● **PODANY TEKST**
============================================================
Wyświetl Pojedyńczy Post
Stary 25-03-2022, 17:53   #206
JohnyTRS
 
JohnyTRS's Avatar
 
Reputacja: 1 JohnyTRS ma wspaniałą reputacjęJohnyTRS ma wspaniałą reputacjęJohnyTRS ma wspaniałą reputacjęJohnyTRS ma wspaniałą reputacjęJohnyTRS ma wspaniałą reputacjęJohnyTRS ma wspaniałą reputacjęJohnyTRS ma wspaniałą reputacjęJohnyTRS ma wspaniałą reputacjęJohnyTRS ma wspaniałą reputacjęJohnyTRS ma wspaniałą reputacjęJohnyTRS ma wspaniałą reputację
Drugi rozdział drugiej bitwy o Brighton, bitwa rozegrana w docu

I znowu Brighton... dla Brandona bolesne miejsce do walki. Znał tam każdy zakątek i każdą hałdę na horyzoncie. Po tych dwóch bitwach z miasta nic nie zostało, cywili też raczej wielu nie było. Raczej. Brandon wiedział że rodziny mechpilotów były na celowniku, dlatego on sam nie pchał się pod flesze, dodatkowo nadal był w szeregach VM. Teraz widząc ruiny nie był tego taki pewien.

Tym razem ponieśli straty, i to bolesne. Oba naprawione w przyspieszonym tempie dropshipy zamieniły się w sterty rozrywanego wybuchami amunicji złomu. Kurwa. Kolejne maszyny padały... Ludzie, proszę was, skąd bandyci mają tyle sprzętu? Kto i kiedy im go dostarczył?

Rozgrzani bojem kroczyli w dopalających się ruinach. Walka nadal trwała, przeciwnik nadal miał sprawne mechy. Mech to nie igła, nie da się go tak łatwo ukryć. Ruszyli na siebie, dążąc do zwarcia. Wróg miał trzy wagowo podobne ciężkie mechy. Komputer dostarczał danych... Stalker był powolny, spowalniał ich wszystkich. Małemu nie pozostało nic innego jak skrócić dystans. Highborn i Ammit w tym cholernym biegu z przeszkodami wysunęli się na prowadzenie. Pierwsze strzały, salwa z laserów i LRMów w Catapulta, Manul dorzuca z ciężkiej artylerii w Thunderbolta. Na łączach lecą wrzaski i wiązanki. Pilot Catapulta nie zdążył nawet się odgryźć, mechowi dosłownie ugięły się kolana, brak zasilania. W dymie widać pilota wystrzelonego przez katapultę. A taki ładny był, bandycki jego mać.
Pilot Thunderbolta (Sonny Modeno) uniknął salwy Manula.

Małemu chce się palić, w bitwie się to jeszcze nie zdarzyło. Dalej dąży do zwarcia. Nadlatuje Itan-sha. Już wielokrotnie jej myśliwiec dawał popalić wszystkim przeciwnikom na polu bitwy. Salwa z laserów i artylerii (Gauss?) pokładowej obramowuje Stalkera, mechem zatrzęsło, już czujniki Hunchbacka wykrywają gwałtowne zmiany w temperaturze pancerza. Bandyta w Stalkerze się odgryza, prując ile fabryka dało ze wszystkiego we wszystko. Głównie w myśliwiec i w Kintaro. Spanikował frajer. Mech zamiera, system zrobił mu Shutdown.
============================================================
● **WIERSZE DANYCH**
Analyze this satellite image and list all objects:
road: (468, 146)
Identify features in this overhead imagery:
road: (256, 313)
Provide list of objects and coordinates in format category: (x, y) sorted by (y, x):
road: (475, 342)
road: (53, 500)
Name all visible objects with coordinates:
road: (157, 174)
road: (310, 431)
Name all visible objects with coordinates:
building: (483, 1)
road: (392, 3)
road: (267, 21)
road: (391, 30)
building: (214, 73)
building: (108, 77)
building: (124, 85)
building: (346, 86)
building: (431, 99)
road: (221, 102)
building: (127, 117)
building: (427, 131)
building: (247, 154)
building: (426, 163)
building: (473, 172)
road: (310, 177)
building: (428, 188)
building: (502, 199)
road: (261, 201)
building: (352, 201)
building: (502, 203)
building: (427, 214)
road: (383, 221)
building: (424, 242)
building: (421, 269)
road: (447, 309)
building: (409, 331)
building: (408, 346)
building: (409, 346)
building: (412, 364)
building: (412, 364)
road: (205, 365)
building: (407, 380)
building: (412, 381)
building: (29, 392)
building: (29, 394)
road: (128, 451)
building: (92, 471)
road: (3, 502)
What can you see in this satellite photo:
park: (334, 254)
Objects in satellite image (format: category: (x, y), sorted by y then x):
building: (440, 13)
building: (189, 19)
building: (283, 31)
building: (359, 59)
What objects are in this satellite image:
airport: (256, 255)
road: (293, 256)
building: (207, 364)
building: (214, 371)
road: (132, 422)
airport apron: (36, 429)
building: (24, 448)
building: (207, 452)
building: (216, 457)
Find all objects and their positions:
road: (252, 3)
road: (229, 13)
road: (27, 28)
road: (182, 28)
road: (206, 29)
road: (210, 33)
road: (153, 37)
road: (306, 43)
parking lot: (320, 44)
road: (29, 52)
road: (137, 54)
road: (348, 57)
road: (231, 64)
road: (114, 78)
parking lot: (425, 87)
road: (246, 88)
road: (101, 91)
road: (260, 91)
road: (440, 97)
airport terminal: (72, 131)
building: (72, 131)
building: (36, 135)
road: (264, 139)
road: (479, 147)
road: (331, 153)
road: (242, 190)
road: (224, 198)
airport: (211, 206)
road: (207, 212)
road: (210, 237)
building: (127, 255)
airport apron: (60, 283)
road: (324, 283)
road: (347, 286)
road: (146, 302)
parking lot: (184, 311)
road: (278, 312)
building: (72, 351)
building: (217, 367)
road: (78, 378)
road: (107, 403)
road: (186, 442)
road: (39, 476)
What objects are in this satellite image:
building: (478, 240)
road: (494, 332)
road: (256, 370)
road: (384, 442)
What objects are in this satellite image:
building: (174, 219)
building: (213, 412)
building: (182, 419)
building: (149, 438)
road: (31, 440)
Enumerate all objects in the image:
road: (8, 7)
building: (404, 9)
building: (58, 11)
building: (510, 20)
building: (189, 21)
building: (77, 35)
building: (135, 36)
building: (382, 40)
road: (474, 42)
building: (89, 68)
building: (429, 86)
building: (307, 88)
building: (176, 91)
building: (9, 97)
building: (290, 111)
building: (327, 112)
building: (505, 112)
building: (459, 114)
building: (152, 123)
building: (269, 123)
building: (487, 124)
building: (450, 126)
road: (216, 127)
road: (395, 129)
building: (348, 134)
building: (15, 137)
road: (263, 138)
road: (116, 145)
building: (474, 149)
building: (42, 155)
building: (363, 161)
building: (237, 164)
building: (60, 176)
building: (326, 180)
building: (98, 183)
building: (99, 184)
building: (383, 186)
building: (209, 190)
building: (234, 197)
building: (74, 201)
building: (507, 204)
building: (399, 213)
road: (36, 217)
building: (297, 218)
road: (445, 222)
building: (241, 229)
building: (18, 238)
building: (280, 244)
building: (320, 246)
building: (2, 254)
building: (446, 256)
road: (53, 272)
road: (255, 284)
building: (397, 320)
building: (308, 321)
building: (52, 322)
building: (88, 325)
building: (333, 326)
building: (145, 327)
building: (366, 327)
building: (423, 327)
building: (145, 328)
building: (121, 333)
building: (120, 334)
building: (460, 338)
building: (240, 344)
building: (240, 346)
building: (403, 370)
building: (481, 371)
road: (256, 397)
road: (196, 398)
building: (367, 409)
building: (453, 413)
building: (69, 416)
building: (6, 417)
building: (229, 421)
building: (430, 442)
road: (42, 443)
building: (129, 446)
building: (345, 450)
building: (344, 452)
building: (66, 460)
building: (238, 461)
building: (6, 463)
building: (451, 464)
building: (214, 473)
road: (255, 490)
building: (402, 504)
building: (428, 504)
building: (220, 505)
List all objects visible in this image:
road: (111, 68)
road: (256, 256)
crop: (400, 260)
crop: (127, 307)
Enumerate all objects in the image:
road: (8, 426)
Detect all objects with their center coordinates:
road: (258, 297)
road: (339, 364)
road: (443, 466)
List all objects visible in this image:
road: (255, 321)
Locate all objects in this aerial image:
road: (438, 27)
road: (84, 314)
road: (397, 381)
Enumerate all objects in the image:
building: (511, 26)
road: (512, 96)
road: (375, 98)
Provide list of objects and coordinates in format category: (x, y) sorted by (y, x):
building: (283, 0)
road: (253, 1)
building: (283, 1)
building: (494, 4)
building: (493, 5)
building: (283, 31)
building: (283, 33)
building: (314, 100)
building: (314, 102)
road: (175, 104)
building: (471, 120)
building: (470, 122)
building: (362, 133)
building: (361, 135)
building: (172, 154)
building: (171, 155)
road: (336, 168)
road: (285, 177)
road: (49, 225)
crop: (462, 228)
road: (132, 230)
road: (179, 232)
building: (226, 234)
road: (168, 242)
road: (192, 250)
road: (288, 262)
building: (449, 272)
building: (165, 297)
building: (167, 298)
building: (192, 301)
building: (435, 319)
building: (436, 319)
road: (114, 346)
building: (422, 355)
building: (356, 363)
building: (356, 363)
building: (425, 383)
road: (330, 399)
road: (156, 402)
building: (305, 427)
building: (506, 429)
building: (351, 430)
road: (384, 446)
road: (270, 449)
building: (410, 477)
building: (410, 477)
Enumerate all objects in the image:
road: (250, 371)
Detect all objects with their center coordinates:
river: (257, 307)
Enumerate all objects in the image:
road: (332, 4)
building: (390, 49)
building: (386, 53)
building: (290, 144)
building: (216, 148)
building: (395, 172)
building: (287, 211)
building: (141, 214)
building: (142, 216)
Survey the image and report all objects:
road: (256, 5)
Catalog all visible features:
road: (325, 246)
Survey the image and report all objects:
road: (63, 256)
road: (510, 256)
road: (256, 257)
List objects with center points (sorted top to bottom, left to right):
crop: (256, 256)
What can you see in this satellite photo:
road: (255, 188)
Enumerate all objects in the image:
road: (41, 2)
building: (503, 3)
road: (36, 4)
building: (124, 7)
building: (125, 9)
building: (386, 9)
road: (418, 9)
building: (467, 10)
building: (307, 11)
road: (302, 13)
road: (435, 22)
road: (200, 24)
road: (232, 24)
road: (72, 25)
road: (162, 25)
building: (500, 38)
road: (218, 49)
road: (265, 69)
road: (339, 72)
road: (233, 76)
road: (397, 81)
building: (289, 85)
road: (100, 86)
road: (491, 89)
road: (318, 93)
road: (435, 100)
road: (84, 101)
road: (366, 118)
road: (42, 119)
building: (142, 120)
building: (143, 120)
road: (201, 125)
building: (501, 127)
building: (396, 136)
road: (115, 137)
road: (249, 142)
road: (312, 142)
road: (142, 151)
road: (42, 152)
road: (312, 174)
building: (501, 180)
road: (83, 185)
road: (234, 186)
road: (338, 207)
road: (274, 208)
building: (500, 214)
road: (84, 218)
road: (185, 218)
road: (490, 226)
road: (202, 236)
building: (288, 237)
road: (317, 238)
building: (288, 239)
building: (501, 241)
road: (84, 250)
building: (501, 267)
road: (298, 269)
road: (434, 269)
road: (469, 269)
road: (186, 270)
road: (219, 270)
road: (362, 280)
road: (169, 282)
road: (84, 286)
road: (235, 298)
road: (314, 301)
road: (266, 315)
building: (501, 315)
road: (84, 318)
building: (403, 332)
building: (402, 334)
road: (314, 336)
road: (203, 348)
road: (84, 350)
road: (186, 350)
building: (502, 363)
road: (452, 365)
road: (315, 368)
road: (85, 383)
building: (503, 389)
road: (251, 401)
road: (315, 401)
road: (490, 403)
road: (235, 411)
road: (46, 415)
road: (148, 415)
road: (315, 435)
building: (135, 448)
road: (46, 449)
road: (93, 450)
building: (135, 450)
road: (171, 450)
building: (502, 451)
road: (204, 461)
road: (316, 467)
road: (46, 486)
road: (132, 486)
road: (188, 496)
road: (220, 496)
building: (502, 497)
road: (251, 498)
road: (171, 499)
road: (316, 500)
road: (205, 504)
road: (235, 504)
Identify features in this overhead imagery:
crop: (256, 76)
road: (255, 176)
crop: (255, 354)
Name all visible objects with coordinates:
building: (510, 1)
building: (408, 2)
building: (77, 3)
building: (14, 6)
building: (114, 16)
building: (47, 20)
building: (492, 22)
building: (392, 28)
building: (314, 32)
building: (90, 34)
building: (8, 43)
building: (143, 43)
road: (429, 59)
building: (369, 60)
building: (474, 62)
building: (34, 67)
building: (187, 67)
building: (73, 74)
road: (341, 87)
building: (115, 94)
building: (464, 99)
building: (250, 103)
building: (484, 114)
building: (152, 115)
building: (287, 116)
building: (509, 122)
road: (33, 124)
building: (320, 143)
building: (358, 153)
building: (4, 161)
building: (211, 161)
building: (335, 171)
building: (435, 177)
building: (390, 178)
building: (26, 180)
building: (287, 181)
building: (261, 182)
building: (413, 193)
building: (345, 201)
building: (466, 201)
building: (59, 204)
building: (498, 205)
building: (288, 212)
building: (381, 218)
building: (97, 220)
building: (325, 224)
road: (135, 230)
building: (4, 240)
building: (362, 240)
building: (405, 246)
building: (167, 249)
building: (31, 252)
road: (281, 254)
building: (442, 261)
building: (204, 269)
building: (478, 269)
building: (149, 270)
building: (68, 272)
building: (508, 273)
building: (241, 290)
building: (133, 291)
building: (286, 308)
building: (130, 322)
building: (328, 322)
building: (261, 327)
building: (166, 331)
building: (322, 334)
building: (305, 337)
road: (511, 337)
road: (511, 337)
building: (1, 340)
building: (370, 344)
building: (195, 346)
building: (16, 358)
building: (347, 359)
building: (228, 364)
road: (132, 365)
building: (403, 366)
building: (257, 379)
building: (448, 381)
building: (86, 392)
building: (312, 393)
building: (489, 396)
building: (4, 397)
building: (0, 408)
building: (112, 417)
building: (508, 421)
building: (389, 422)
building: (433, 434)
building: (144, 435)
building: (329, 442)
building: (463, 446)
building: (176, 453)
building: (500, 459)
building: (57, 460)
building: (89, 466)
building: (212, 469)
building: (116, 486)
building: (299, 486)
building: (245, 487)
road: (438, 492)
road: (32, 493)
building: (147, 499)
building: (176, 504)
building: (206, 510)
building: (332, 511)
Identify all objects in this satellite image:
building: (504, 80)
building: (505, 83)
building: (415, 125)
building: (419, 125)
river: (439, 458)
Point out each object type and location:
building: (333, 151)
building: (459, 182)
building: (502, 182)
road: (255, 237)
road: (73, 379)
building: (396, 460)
============================================================
Podejmij opowieść o drugiej bitwie o Brighton i poprowadź ją dalej, zaczynając po jej ostatnim zdaniu.

To co Mały słyszał o Modenie, to na pewno jego cholerne szczęście, omal nie zginął już gazylion razy. Tylko on został na placu boju. Strzela i wali z laserów i PPM, cholernie pudłując i wystawiając się na salwę Manula. Wybuchy znaczą pancerz mecha, ale skurwiel się jeszcze trzyma. I manewruje.

Staker obrywa rakietami od Ammit (Tak jest! Dokop mu!). Tak po prostu, Mały nie zwraca na to większej uwagi, koncentrując się na maszynie Modeno. Cel... Strzał! Hunchback plunął ze wszystkich średnich laserów. Cholera jasna! Salwa Małego o włos mija Thunderbolta. Ale już jest przy nim Highborn który przeszedł na walkę wręcz, dosłownie roztrzaskując pancerz mecha. Po chwili salwa Itan-shy, gdy już wyszła na pozycję do nowego ataku, trafia, Thunderbolt pada. A pilot? Katapultował się i już był daleko, zniknął w ruinach. Sonny Modeno nie jest świetnym Mechwarriorem, po prostu potrafi przeżyć.

Pozostało odzyskać zniszczony sprzęt. Mały przełączył się na kanał Minutmenów z Camp Blackmore:
- Przypominam że Leopard i Fugu zniszczone, ma ktoś pomysł na salvage sprzętu? Może adres demobilu z dropshipami? - rzucił pół żartem, choć do śmiechu mu nie było. On żył, załogi dropshipów nie miały tyle szczęścia. Kurwa, znał ich osobiście, jeszcze niedawno razem naprawiali Leoparda i razem osuszali flachy.
 
__________________
Ten użytkownik też ma swoje za uszami.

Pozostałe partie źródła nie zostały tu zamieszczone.